I declare myself absolutely gobsmacked.  Why hadn’t I ever noticed this before?  And what effect does it have on learning? How does one separate the tasks of reading and writing, and is it beneficial to do so?  Is it beneficial for the development of their minds to do this?  Or is it an obstacle to be overcome?

I confess I don’t know the answer.  At all.

12 comments

  1. I’ve been thinking about this over the last couple of days.I am tempted to come down strongly on the side that this is “normal,” but I don’t have real grounds for that. I know that I take notes while reading stuff I want to retain, but I would classify that as annotating, not drafting/ writing. That said, if the task is to write three paragraphs in half an hour on cold readings…I don’t see how I could do that without picking up my pen as soon as I start reading. But then: were they taking initial notes, and then turning that into the paragraphs later? Or were they writing writing?

    • Dear Lyra,

      I’m pretty much in agreement with you that it’s normal, but a) I don’t have evidence for it being normal, as you also lack, and b) lots of others say that they do it, and it’s normal for a fast-track assignment like this.

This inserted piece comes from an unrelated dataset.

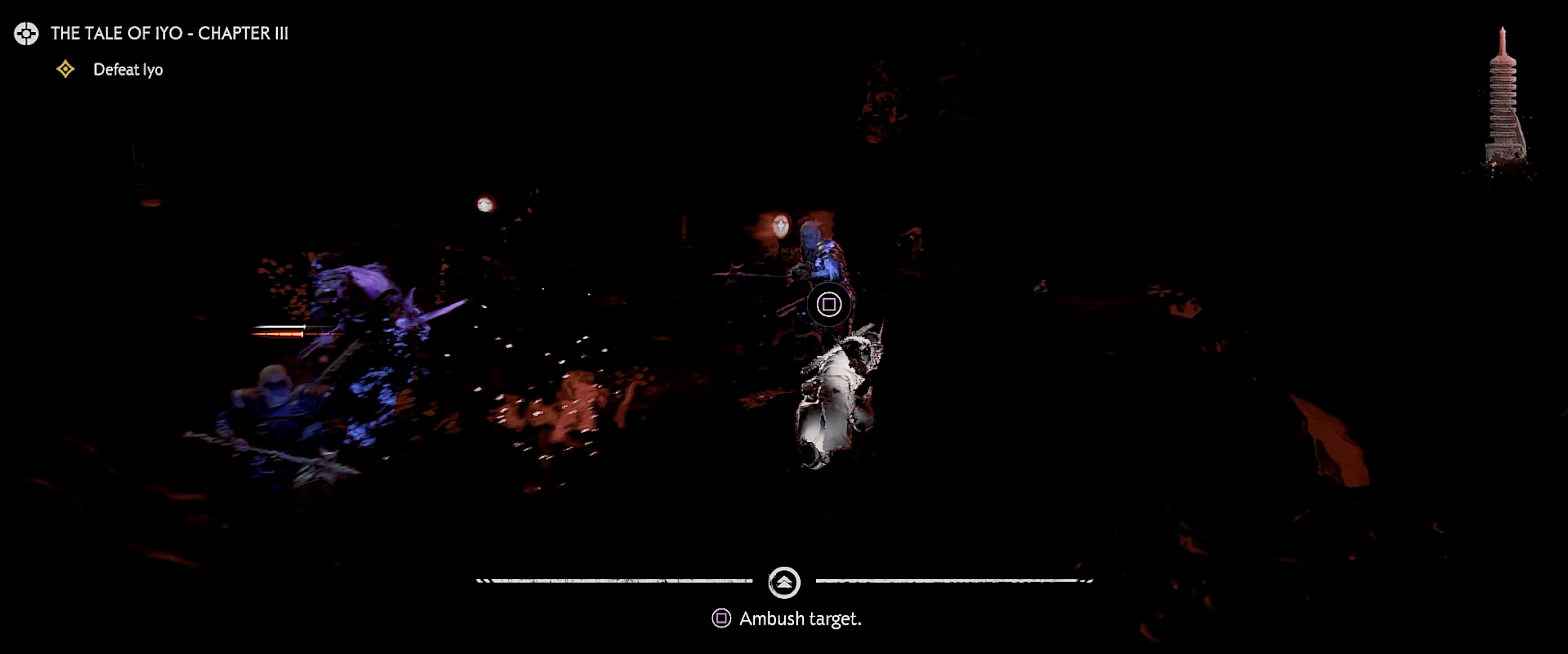
{"buttons": [], "left_stick": "up", "right_stick": "center", "events": [[216, "right_stick", "center"]]}
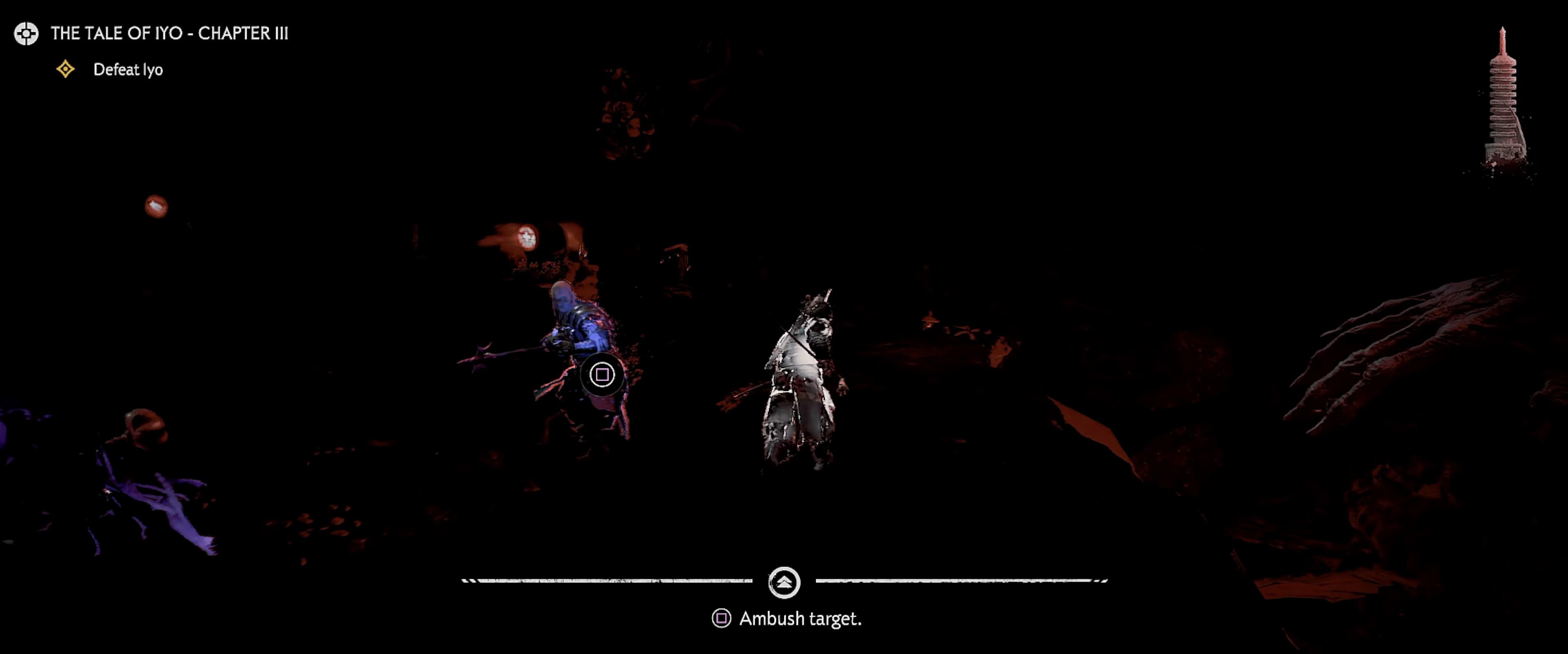
{"buttons": [], "left_stick": "up", "right_stick": "center", "events": []}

      It does make me wonder if I should assign different kinds of assignments where students have to read the materials, then formulate their plan for the writing assignment, then do the writing. Is there value in separating out the work? Maybe. Maybe not. I’ll have to try it and see.

      • Or.. what if you had them write an essay on the topic first, from their heads. Then collect the writings. Then have them read the doc/take notes. Then collect the doc. Then have them write the essay again.

        Don’t give away the plan before you begin. A progressive approach.

        • I like this idea. I may have to experiment with it.

          Actually, what I ought to require is for them to make a drawing or doodle explaining a set of notes, on one day. Then hand that doodle back on another day, and ask them to create a functional essay from the doodle.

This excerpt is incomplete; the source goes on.